La Nuova Sardegna, 24 maggio 2007
L'Avvocato Scarpati: "Don Dessì condannato per pedofilia anche grazie al Vaticano"
ROMA - ''E' confortante vedere in un momento di grande crisi, dopo le polemiche suscitate dal documentario della BBC sui preti pedofili, l'atteggiamento positivo del Vaticano.

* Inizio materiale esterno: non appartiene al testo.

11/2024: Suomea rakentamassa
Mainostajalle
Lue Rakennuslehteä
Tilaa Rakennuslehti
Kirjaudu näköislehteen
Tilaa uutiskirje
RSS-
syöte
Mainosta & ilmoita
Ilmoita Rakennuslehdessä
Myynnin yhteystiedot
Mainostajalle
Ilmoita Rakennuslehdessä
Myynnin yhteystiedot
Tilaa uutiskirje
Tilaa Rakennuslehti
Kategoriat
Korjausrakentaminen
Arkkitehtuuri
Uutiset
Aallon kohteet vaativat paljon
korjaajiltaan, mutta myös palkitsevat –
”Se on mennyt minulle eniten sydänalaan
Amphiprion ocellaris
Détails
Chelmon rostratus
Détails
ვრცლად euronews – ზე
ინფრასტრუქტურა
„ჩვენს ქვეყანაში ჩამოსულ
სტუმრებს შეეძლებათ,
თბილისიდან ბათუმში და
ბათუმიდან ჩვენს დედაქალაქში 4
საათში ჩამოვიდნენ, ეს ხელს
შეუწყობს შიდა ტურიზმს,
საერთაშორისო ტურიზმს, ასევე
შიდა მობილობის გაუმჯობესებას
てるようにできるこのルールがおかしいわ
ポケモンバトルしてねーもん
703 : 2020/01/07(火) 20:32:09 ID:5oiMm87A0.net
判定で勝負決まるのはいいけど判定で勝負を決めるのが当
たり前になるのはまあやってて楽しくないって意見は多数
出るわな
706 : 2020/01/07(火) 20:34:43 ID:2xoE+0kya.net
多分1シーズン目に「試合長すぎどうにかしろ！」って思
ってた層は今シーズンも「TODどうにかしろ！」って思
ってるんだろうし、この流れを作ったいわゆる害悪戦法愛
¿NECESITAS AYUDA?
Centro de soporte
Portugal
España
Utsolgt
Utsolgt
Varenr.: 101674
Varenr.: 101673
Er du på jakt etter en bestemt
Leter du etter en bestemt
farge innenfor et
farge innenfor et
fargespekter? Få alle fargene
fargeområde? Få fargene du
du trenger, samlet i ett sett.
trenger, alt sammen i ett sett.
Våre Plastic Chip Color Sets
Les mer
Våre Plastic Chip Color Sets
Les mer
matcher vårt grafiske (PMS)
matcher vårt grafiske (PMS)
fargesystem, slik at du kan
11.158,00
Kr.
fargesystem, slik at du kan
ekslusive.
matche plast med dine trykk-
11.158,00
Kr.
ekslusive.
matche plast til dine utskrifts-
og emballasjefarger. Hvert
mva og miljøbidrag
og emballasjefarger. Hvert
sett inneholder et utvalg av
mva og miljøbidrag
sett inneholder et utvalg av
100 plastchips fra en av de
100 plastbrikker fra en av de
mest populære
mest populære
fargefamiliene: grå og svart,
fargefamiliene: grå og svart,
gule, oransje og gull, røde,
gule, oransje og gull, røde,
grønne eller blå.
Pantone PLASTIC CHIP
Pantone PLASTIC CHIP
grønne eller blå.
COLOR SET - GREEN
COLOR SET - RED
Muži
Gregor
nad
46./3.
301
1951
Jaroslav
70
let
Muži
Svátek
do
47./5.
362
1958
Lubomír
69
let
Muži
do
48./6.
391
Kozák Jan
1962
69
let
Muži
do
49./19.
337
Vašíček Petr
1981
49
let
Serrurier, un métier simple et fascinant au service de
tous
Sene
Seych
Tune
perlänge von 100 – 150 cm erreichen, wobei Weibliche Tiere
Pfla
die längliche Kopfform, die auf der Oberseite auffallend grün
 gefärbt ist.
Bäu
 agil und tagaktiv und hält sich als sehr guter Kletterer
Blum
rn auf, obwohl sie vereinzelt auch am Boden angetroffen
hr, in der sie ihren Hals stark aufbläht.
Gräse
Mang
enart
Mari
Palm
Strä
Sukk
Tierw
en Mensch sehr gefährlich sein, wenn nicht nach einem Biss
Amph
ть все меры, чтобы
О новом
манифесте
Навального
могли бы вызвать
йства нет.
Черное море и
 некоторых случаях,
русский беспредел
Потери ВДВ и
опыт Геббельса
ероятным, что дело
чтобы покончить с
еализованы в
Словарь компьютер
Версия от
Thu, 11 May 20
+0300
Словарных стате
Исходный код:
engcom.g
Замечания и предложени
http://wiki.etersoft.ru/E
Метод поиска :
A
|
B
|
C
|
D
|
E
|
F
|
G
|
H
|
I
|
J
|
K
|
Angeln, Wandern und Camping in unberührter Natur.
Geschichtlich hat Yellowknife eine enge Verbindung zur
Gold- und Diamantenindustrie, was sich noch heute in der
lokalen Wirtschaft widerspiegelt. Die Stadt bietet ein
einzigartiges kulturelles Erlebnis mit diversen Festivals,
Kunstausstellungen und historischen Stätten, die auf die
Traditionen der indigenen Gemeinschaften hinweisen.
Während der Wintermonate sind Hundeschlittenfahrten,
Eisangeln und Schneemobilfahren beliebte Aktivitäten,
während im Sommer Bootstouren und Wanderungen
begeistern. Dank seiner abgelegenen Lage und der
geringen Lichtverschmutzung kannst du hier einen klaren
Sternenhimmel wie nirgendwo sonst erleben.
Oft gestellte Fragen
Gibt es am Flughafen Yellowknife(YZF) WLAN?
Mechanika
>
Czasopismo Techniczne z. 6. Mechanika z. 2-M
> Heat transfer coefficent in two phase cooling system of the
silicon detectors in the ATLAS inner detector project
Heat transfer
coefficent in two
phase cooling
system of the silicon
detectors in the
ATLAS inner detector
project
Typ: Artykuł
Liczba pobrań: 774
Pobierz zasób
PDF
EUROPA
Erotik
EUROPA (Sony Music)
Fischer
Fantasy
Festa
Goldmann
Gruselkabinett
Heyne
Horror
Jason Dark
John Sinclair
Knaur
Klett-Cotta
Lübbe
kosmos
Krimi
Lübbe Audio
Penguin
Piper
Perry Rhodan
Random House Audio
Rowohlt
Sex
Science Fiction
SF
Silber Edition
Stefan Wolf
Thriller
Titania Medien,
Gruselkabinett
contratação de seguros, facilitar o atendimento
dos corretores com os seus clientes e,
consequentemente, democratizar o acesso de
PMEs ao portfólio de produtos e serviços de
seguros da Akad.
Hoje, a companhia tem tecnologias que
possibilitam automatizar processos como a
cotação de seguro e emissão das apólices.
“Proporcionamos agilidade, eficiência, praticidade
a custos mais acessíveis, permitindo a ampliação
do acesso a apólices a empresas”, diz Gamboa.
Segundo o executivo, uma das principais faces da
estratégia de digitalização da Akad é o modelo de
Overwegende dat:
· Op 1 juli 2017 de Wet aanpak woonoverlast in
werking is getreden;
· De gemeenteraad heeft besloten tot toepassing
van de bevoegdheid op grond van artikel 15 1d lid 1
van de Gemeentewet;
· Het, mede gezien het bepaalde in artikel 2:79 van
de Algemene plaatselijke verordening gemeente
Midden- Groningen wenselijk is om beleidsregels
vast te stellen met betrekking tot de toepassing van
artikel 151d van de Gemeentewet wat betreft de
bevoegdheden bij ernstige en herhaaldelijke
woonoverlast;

Quella contro Don Dessi' e' stata una sentenza vinta anche grazie alla grande collaborazione della Chiesa, che ha svolto un ruolo importantissimo nella ricerca della verita'''. E' il commento dell'avvocato Marco Scarpati, difensore dei tre ragazzi nicaraguensi vittime degli abusi sessuali di Don Marco Dessi' (nella foto, ammanettato tra gli agenti di custodia), il missionario condannato ieri dal tribunale di Parma a dodici anni con rito abbreviato e costretto a risarcire le vittime con centomila euro ciascuno. ''Fin dall'inizio del Processo - prosegue l'avvocato che e' anche presidente dell'associazione Ecpat Italia contro lo sfruttamento sessuale dei minori - la Chiesa ha dimostrato un buon approccio, sostenendo, economicamente e spiritualmente i tre ragazzi vittime delle violenze sessuali di Don Dessi'. E questo atteggiamento ha sicuramente influito positivamente in tutti i momenti processuali fino alla decisione finale''. ''Quella di ieri - ha concluso Scarpati- e' stata una sentenza importante, sia per la giustezza della pena inflitta , sia perche' il Tribunale di Parma ha applicato in pieno la legge 38-06 che punisce i reati sessuali contro minori commessi anche fuori dai confini i nazionali, a stessa che pochi mesi fa aveva permesso di condannare il pedofilo veronese Giorgio Sampec a 14 anni di reclusione per i reati sessuali contro minori commessi in Thailandia''.
Petrus
Che cosa deduciamo da questa brutta storia?
Mi sembra ovvio: non solo il Vaticano non insabbia le inchieste ma, addirittura, collabora con la magistratura ordinaria (ricordo a tutti che non vi e' alcuno obbligo per il cittadino di denunciare un reato salvo che esso sia punibile con l'ergastolo).
Inoltre la sospensione "a divinis" e' intervenuta prima della sentenza della magistratura, a dimostrazione del fatto che la congregazione della dottrina della fede opera molto velocemente.
E' ragionevole supporre che, ora, si apra il procedimento per la riduzione allo stato laicale di questo sacerdote.
Questo e' solo uno dei tanti esempi che si possono fare: nessuna volonta' di insabbiamento, anzi: celerita' e serieta' dell'inchiesta, proprio come prevedono il motu proprio di Giovanni Paolo II e l'epistola dell'allora cardinale Ratzinger...guarda caso!
Santoro parlera' di questo fatto di cronaca emblematico?